I have a function like this
bases={ 'A': 0, 'C': 1, 'G': 2, 'T': 3}
comp_bases={ 'A': 3, 'C': 2, 'G': 1, 'T': 0 }
def one_hot(string):
res = np.zeros( (4,len(string)), dtype=np.float32 )
for j in range(len(string)):
if string[j] in bases: # bases can be 'N' signifying missing: this corresponds to all 0 in the encoding
res[ bases[ string[j] ], j ]=float(1.0)
return res
I have then created a simple map function for it
def vectorize_test(example):
example['vec'] = one_hot(example['seq_0'])
return example
I apply the vectorization function via map
updated_dataset = dataset.map(vectorize_test)
but I seem to get a weird datatype which I can’t convert into a torch tensor later on
'vec': Sequence(feature=Sequence(feature=Value(dtype='float64', id=None), length=-1, id=None), length=-1, id=None)

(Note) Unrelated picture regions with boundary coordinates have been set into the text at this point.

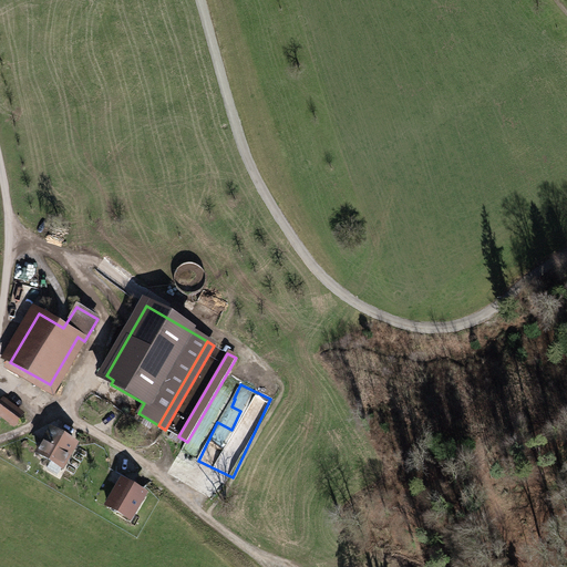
[(21,415),(3,402),(0,406),(0,414),(13,425),(21,415)]
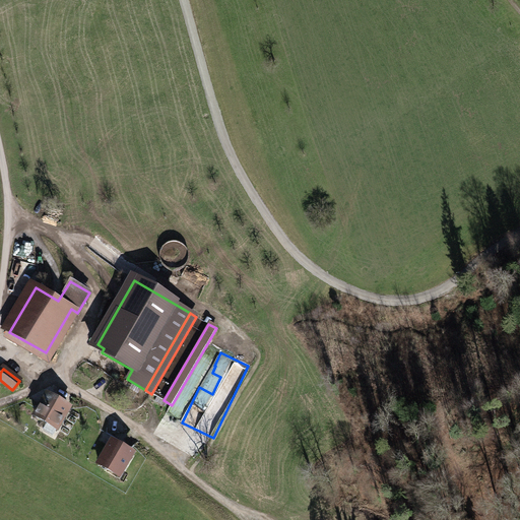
[(48,396),(36,416),(57,429),(69,409),(48,396)]
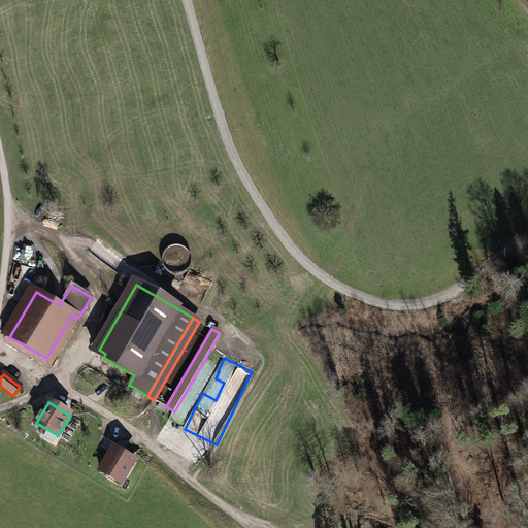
[(101,471),(121,484),(134,461),(113,449),(101,471)]
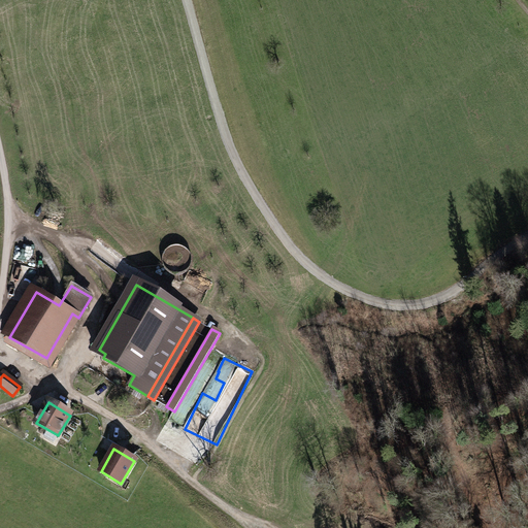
All buildings are outlined.
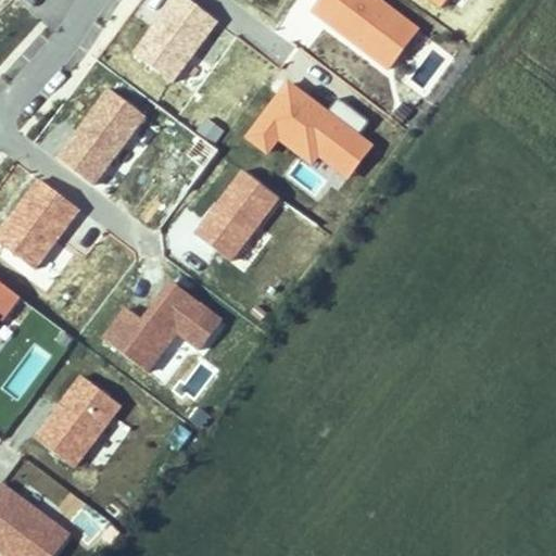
[(186,0),(174,0),(133,57),(172,87),(218,23),(186,0)]
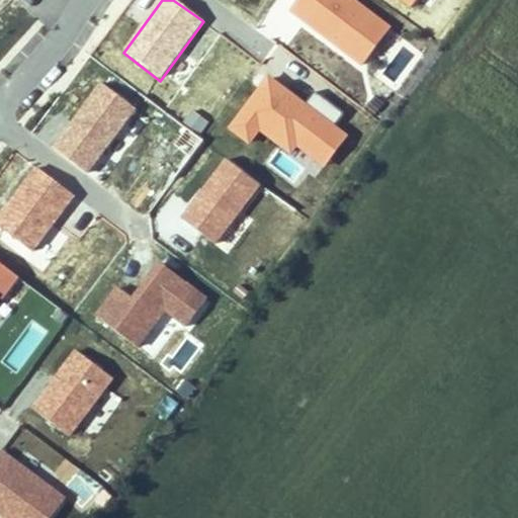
[(355,0),(301,0),(291,14),(362,67),(392,28),(355,0)]
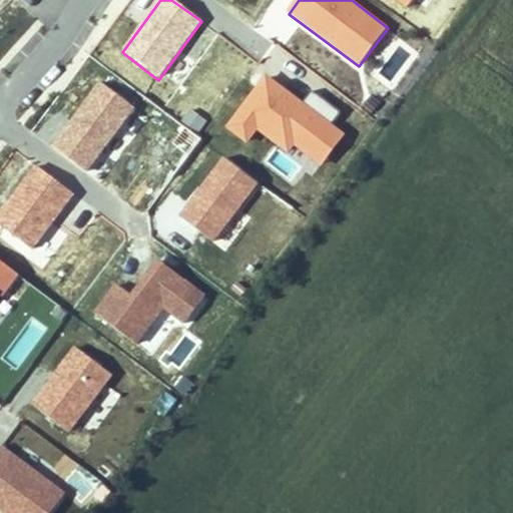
[(267,74),(226,125),(246,141),(257,129),(287,151),(293,143),(321,165),(345,133),(333,124),(303,103),(267,74)]
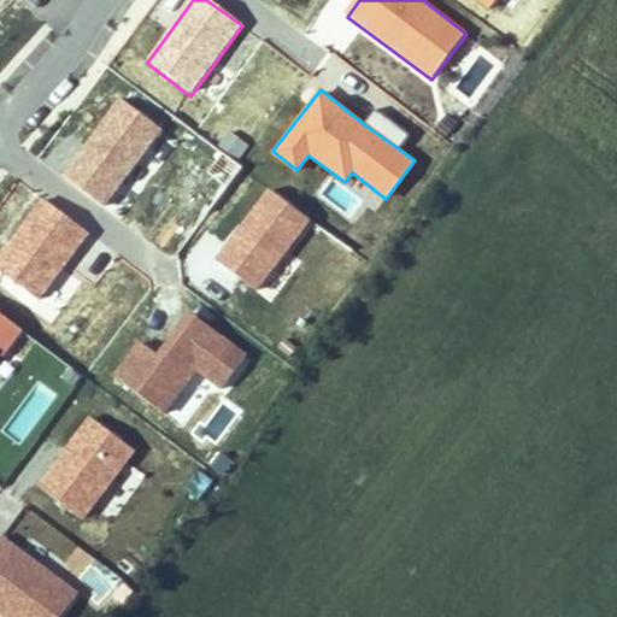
[(165,129),(121,98),(63,176),(107,209),(165,129)]
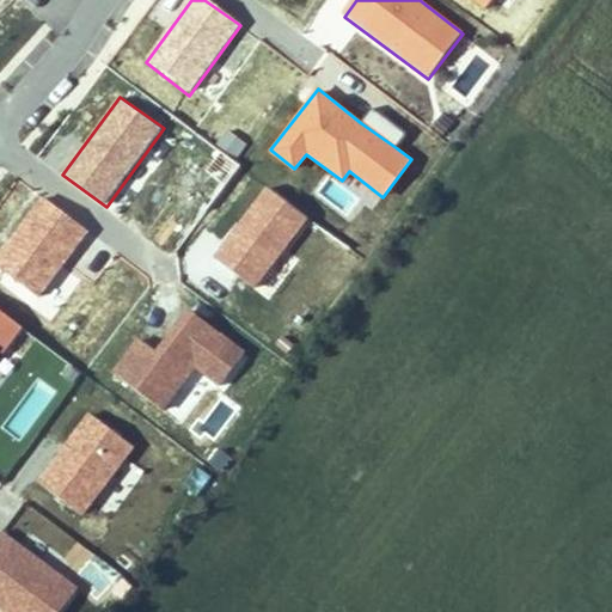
[(373,108),(361,123),(397,148),(408,133),(373,108)]
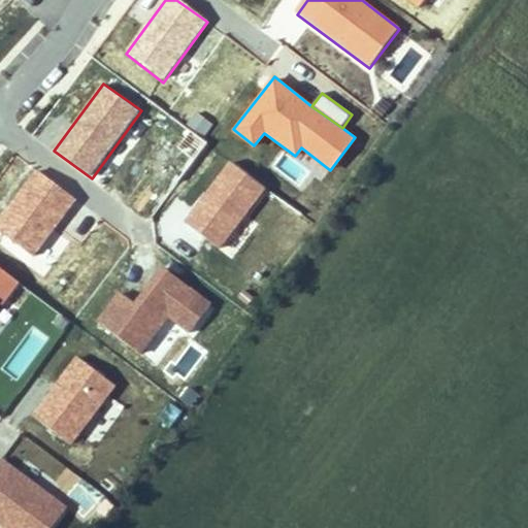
[(162,162),(182,175),(204,143),(187,130),(162,162)]
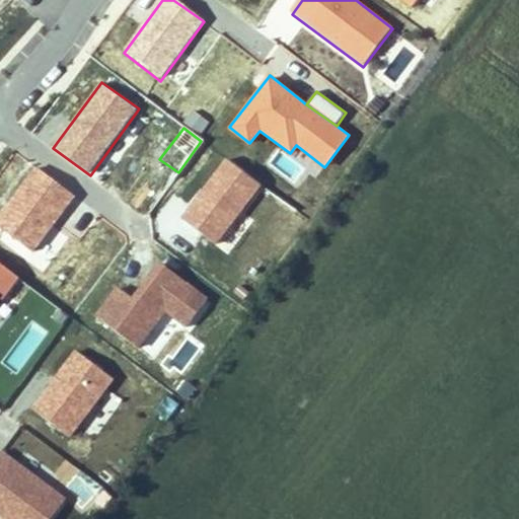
[(260,187),(224,160),(180,219),(216,245),(227,230),(242,209),(260,187)]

Does anyone have any suggestions for how write my function so that it can be easily converted into a torch tensor. I’d like my tensor to be of shape (4, length of sequence) but this datatype doesn’t allow for that.
My goal is to process this data so that I can use it as a dataloader within a PyTorch lightning module.